::: Records for the exercise

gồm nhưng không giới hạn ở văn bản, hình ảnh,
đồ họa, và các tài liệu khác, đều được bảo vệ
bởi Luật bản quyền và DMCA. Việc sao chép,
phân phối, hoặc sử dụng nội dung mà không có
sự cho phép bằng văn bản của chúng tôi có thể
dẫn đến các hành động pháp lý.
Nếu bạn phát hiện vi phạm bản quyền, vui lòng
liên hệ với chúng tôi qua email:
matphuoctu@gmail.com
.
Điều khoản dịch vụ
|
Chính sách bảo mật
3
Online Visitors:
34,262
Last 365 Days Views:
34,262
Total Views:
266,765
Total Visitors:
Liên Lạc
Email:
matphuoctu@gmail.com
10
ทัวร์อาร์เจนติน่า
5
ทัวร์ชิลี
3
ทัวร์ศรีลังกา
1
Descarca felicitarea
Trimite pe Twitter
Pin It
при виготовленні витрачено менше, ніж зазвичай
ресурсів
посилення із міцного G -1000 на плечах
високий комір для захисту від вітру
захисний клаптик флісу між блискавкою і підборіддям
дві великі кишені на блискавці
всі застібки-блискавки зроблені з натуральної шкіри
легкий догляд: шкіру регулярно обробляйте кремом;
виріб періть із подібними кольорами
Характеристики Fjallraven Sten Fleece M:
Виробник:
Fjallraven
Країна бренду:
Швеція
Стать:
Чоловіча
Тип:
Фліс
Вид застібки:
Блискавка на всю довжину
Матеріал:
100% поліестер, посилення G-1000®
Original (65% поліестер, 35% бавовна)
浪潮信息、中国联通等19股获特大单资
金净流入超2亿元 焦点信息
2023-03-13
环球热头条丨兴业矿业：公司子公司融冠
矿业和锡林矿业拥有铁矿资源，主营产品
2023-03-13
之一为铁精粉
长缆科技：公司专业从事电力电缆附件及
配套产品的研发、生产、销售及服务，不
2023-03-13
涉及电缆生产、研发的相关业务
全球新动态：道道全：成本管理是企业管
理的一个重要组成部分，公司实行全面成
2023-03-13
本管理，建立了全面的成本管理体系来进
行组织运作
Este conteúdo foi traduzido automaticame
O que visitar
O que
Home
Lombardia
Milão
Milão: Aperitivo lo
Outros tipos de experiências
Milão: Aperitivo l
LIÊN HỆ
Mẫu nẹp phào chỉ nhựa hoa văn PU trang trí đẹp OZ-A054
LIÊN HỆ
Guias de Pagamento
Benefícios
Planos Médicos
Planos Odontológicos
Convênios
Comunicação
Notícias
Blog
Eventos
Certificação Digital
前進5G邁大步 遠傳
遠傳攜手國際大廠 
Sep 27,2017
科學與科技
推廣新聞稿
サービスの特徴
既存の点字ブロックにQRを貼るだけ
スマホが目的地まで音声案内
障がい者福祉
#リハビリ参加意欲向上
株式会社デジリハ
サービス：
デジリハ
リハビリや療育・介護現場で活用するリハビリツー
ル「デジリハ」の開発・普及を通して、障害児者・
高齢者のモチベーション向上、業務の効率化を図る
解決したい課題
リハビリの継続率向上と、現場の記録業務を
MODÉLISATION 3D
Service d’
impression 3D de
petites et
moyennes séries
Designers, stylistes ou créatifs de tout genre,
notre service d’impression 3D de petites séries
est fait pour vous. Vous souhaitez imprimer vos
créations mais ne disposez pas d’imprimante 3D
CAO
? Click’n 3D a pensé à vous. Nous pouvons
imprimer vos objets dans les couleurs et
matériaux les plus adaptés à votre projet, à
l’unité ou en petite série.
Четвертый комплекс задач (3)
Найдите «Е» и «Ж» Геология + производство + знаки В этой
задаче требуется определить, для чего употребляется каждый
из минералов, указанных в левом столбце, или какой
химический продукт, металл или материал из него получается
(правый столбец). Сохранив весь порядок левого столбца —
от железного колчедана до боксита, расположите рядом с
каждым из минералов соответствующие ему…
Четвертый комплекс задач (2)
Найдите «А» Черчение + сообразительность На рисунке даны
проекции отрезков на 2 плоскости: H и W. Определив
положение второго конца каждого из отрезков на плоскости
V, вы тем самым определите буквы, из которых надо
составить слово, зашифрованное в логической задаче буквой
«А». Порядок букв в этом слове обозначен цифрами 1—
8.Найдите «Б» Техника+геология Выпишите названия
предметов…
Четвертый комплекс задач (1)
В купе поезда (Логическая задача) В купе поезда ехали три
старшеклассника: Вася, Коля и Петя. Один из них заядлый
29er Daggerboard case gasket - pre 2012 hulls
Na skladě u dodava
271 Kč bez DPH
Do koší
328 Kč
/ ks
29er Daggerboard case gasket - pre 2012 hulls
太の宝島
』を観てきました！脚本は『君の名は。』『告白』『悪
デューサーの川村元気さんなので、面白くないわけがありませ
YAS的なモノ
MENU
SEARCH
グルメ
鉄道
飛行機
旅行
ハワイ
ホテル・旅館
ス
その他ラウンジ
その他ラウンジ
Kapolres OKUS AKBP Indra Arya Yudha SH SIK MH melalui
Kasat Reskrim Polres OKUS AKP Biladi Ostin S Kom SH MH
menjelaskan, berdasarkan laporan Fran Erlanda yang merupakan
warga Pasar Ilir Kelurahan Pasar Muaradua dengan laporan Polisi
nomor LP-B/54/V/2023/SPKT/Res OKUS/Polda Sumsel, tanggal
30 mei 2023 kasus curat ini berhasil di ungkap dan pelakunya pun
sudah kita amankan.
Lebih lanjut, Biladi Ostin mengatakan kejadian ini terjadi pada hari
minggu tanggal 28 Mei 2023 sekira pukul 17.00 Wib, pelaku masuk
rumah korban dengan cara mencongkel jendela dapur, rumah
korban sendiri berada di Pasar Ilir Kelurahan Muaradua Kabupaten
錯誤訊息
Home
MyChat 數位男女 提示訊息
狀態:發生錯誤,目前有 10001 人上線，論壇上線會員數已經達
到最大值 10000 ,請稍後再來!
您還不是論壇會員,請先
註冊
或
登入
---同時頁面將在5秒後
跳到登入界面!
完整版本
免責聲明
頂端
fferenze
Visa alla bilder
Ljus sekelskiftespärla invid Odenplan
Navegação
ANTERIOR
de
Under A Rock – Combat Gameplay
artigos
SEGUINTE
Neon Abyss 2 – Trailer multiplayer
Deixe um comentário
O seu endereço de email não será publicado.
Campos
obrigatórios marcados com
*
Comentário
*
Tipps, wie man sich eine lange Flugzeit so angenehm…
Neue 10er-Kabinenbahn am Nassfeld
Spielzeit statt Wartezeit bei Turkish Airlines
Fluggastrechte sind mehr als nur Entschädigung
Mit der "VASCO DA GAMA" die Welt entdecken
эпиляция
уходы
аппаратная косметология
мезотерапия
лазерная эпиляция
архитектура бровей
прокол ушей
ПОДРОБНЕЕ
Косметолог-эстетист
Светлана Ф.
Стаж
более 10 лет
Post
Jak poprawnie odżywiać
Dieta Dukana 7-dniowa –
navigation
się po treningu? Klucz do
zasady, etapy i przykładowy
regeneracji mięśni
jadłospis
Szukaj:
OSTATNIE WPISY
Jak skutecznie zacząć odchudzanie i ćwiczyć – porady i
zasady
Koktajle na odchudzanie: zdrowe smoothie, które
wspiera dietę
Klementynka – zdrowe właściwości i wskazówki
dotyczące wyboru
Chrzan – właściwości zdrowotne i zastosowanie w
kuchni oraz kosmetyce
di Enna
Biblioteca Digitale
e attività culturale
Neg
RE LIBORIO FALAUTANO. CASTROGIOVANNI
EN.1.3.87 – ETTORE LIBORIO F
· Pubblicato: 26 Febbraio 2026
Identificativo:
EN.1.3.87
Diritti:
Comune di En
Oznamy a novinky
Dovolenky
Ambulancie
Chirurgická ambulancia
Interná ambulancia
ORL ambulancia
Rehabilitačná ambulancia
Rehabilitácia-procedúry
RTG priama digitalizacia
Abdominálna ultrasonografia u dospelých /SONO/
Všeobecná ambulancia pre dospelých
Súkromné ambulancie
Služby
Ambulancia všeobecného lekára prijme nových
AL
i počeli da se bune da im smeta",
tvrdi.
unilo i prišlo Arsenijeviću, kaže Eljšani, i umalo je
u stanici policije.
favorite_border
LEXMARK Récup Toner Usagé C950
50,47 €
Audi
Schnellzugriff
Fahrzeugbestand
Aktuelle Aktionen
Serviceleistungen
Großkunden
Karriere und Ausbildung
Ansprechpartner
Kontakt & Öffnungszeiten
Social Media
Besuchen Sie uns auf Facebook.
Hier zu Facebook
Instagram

::::::

Reproduce verbatim the listing from its start through the line that contains "Comunicação", including both ends.

gồm nhưng không giới hạn ở văn bản, hình ảnh,
đồ họa, và các tài liệu khác, đều được bảo vệ
bởi Luật bản quyền và DMCA. Việc sao chép,
phân phối, hoặc sử dụng nội dung mà không có
sự cho phép bằng văn bản của chúng tôi có thể
dẫn đến các hành động pháp lý.
Nếu bạn phát hiện vi phạm bản quyền, vui lòng
liên hệ với chúng tôi qua email:
matphuoctu@gmail.com
.
Điều khoản dịch vụ
|
Chính sách bảo mật
3
Online Visitors:
34,262
Last 365 Days Views:
34,262
Total Views:
266,765
Total Visitors:
Liên Lạc
Email:
matphuoctu@gmail.com
10
ทัวร์อาร์เจนติน่า
5
ทัวร์ชิลี
3
ทัวร์ศรีลังกา
1
Descarca felicitarea
Trimite pe Twitter
Pin It
при виготовленні витрачено менше, ніж зазвичай
ресурсів
посилення із міцного G -1000 на плечах
високий комір для захисту від вітру
захисний клаптик флісу між блискавкою і підборіддям
дві великі кишені на блискавці
всі застібки-блискавки зроблені з натуральної шкіри
легкий догляд: шкіру регулярно обробляйте кремом;
виріб періть із подібними кольорами
Характеристики Fjallraven Sten Fleece M:
Виробник:
Fjallraven
Країна бренду:
Швеція
Стать:
Чоловіча
Тип:
Фліс
Вид застібки:
Блискавка на всю довжину
Матеріал:
100% поліестер, посилення G-1000®
Original (65% поліестер, 35% бавовна)
浪潮信息、中国联通等19股获特大单资
金净流入超2亿元 焦点信息
2023-03-13
环球热头条丨兴业矿业：公司子公司融冠
矿业和锡林矿业拥有铁矿资源，主营产品
2023-03-13
之一为铁精粉
长缆科技：公司专业从事电力电缆附件及
配套产品的研发、生产、销售及服务，不
2023-03-13
涉及电缆生产、研发的相关业务
全球新动态：道道全：成本管理是企业管
理的一个重要组成部分，公司实行全面成
2023-03-13
本管理，建立了全面的成本管理体系来进
行组织运作
Este conteúdo foi traduzido automaticame
O que visitar
O que
Home
Lombardia
Milão
Milão: Aperitivo lo
Outros tipos de experiências
Milão: Aperitivo l
LIÊN HỆ
Mẫu nẹp phào chỉ nhựa hoa văn PU trang trí đẹp OZ-A054
LIÊN HỆ
Guias de Pagamento
Benefícios
Planos Médicos
Planos Odontológicos
Convênios
Comunicação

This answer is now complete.